Psychocardiology - Broken Hearts, Troubled Minds
- Bidirectional link: heart disease ↔ mental health. Focus: psychiatric sequelae in cardiac patients.
- Common: Depression (20-40% post-MI), Anxiety (GAD, Panic), PTSD (post-MI/CABG), Delirium.
- Impact: ↑ morbidity & mortality, ↓ QoL & adherence.
- Key Syndromes:
- Takotsubo Cardiomyopathy ("Broken Heart Syndrome"): Acute stress-induced.
- Type D Personality: Negative affectivity, social inhibition → poor cardiac prognosis.

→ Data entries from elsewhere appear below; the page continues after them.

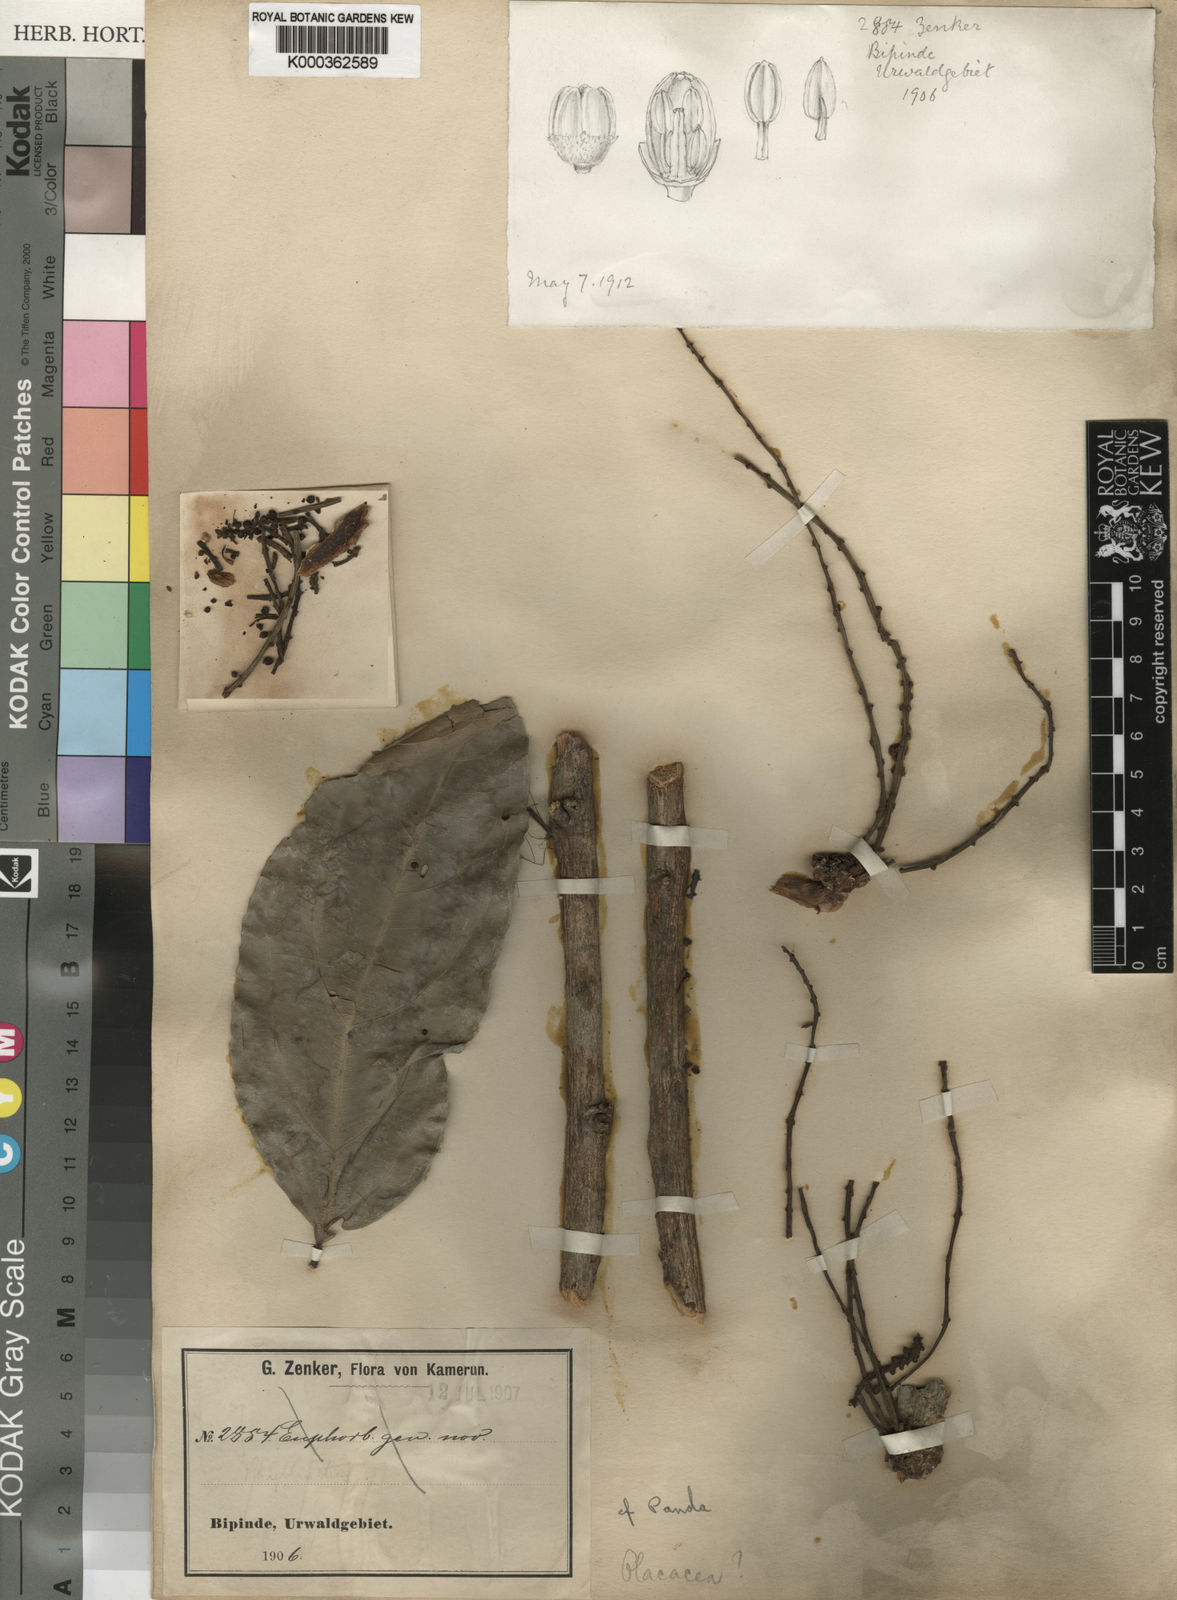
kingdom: Plantae
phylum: Tracheophyta
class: Magnoliopsida
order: Malpighiales
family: Pandaceae
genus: Microdesmis
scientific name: Microdesmis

- Management: Screening, psychotherapy (CBT), SSRIs (cardiac safety crucial), lifestyle changes.
⭐ Depression is an independent risk factor for adverse cardiovascular outcomes in patients with established heart disease.
Psychocardiology - Healing Heart & Soul
- Interface of cardiology & psychiatry; manages psychological distress in cardiac patients.
- Common conditions: Depression (post-MI), anxiety disorders, Type D personality (distressed).
- Impact: Affects medication adherence, Quality of Life (QoL), morbidity, & mortality.
- Management:
- Pharmacotherapy: SSRIs (e.g., Sertraline, Escitalopram) generally safe.
- Psychotherapy: Cognitive Behavioral Therapy (CBT), supportive therapy.
- Lifestyle: Stress management, cardiac rehabilitation.
⭐ Depression is an independent risk factor for adverse cardiovascular outcomes, including mortality, especially post-Myocardial Infarction (MI).
High‑Yield Points - ⚡ Biggest Takeaways
- Depression is an independent risk factor for CAD and worsens post-MI prognosis.
- Anxiety disorders, especially panic disorder, can mimic cardiac symptoms.
- SSRIs (e.g., Sertraline) are first-line antidepressants in cardiac patients due to cardiac safety.
- TCAs and some antipsychotics risk QTc prolongation and arrhythmias.
- Takotsubo cardiomyopathy is precipitated by intense emotional/physical stress.
- Type D personality (negative affectivity, social inhibition) is linked to poorer cardiovascular outcomes.